La segunda especie de trabajo es aquella que contribuye sustancialmente al sentido de la vida de quienes la ejecutan. Está vinculada a la realización de las potencialidades que definen a la persona, a los valores éticos, intelectuales y estéticos. Así la labor que contribuye significativamente al sentido de la vida tiene tres dimensiones: lo bueno, lo verdadero y lo bello. Implica la bondad en el mejoramiento de sí mismo y de la sociedad, la reflexión y el conocimiento para ejecutar el trabajo de manera óptima, y el despertar del sentimiento sui generis de la emoción estética, el placer de realizar algo bueno y necesario. Piénsese por ejemplo en la enseñanza, en la filosofía, en la medicina, en el arte, en la investigación científica — el lector extenderá la lista.

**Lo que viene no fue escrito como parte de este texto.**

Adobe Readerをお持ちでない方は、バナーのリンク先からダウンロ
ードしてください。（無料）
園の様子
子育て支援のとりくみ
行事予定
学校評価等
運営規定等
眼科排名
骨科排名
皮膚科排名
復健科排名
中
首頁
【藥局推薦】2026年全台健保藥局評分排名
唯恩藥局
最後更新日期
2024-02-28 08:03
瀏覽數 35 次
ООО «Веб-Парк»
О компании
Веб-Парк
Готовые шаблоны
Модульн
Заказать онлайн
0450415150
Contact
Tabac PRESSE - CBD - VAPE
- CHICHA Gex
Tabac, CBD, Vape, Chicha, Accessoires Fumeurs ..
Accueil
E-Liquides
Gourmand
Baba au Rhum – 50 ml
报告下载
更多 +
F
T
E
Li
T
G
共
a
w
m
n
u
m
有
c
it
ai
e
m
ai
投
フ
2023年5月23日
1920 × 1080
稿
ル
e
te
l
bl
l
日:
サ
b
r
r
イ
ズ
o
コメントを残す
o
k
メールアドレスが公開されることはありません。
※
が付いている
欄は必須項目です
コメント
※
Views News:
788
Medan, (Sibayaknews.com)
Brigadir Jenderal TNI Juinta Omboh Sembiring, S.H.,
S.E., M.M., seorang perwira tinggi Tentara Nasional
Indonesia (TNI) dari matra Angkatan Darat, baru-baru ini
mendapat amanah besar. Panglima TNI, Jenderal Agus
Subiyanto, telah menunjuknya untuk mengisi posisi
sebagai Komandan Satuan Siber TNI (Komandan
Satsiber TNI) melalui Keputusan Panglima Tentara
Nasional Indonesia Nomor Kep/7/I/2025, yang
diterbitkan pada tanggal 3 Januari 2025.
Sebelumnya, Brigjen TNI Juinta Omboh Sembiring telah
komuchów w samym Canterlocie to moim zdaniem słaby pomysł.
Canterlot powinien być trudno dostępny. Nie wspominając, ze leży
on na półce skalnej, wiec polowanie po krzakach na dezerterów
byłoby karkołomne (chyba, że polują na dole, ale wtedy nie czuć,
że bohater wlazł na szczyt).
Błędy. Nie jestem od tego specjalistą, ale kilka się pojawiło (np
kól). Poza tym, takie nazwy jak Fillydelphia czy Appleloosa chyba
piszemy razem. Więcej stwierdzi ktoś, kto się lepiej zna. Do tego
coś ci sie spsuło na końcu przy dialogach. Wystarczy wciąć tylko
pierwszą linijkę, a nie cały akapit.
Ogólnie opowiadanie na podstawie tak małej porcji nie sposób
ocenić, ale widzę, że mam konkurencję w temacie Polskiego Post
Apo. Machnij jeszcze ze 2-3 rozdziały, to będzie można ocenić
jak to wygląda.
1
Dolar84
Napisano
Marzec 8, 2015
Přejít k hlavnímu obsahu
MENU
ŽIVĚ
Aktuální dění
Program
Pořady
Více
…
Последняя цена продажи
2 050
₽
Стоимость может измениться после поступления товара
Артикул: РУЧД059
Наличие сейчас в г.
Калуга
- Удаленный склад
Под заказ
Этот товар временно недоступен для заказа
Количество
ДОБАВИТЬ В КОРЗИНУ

Esta especie de tarea, exigente en preparación, dedicación y desinterés, es la más deseable para el ser humano, encarnada desgraciadamente por un número reducido de personas. Para quien vive de esta ocupación su actividad es indistinguible de su vida, no la concibe separada de ella, perdería su sentido. La persona consigue identificar, o está próxima a identificar lo que íntimamente quisiera hacer con lo que hace: su necesidad interior se despliega sin obstáculos. Recuérdese, al polo opuesto, la etimología de «trabajo».